Exercise
When you transcribe the data below, reproduce every line exactly and leave each picture out.

Data extract
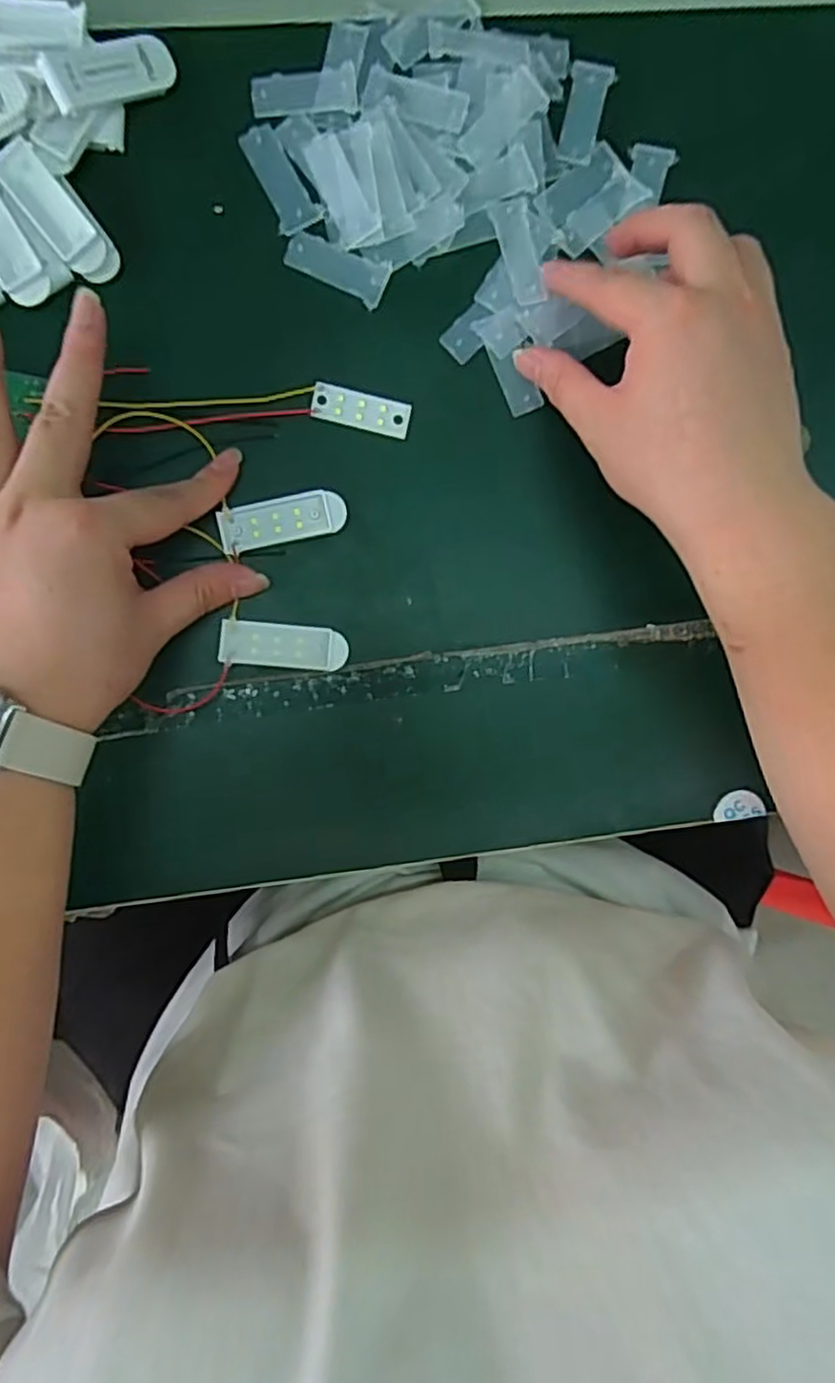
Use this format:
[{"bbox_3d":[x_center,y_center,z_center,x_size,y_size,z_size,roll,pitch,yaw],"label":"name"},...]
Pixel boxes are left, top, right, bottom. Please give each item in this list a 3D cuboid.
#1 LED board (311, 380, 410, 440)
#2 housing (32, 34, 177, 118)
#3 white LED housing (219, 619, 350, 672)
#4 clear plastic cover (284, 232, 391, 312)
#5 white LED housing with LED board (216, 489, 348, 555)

Exercise answer
Use this format:
[{"bbox_3d":[x_center,y_center,z_center,x_size,y_size,z_size,roll,pitch,yaw],"label":"name"},...]
Pixel boxes are left, top, right, bottom. Please give each item in this list a 3D cuboid.
#1 LED board (311, 380, 410, 440)
#2 housing (32, 34, 177, 118)
#3 white LED housing (219, 619, 350, 672)
#4 clear plastic cover (284, 232, 391, 312)
#5 white LED housing with LED board (216, 489, 348, 555)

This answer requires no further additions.